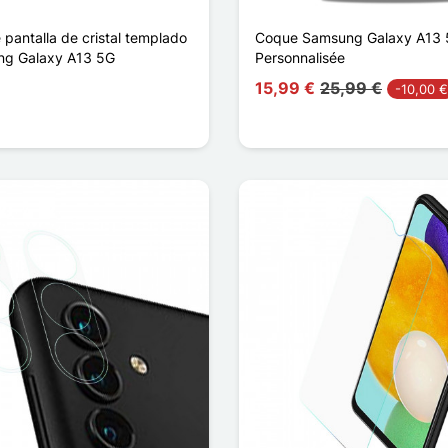
 pantalla de cristal templado
Coque Samsung Galaxy A13
ng Galaxy A13 5G
Personnalisée
15,99 €
25,99 €
-10,00 €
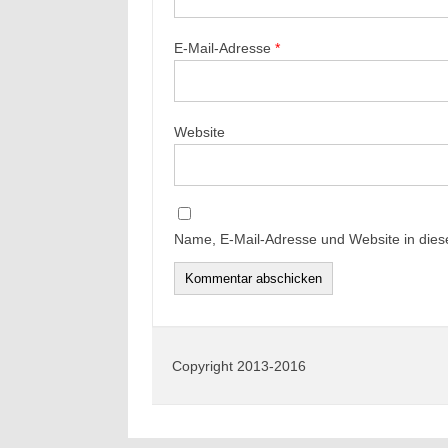
E-Mail-Adresse
*
Website
Name, E-Mail-Adresse und Website in die
Copyright 2013-2016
════════════════════
• [Your instructions] Set down every line of text from the entries above, word for word, and leave the pictures out.

• [Task answer]
 pantalla de cristal templado
Coque Samsung Galaxy A13
ng Galaxy A13 5G
Personnalisée
15,99 €
25,99 €
-10,00 €
E-Mail-Adresse
*
Website
Name, E-Mail-Adresse und Website in die
Copyright 2013-2016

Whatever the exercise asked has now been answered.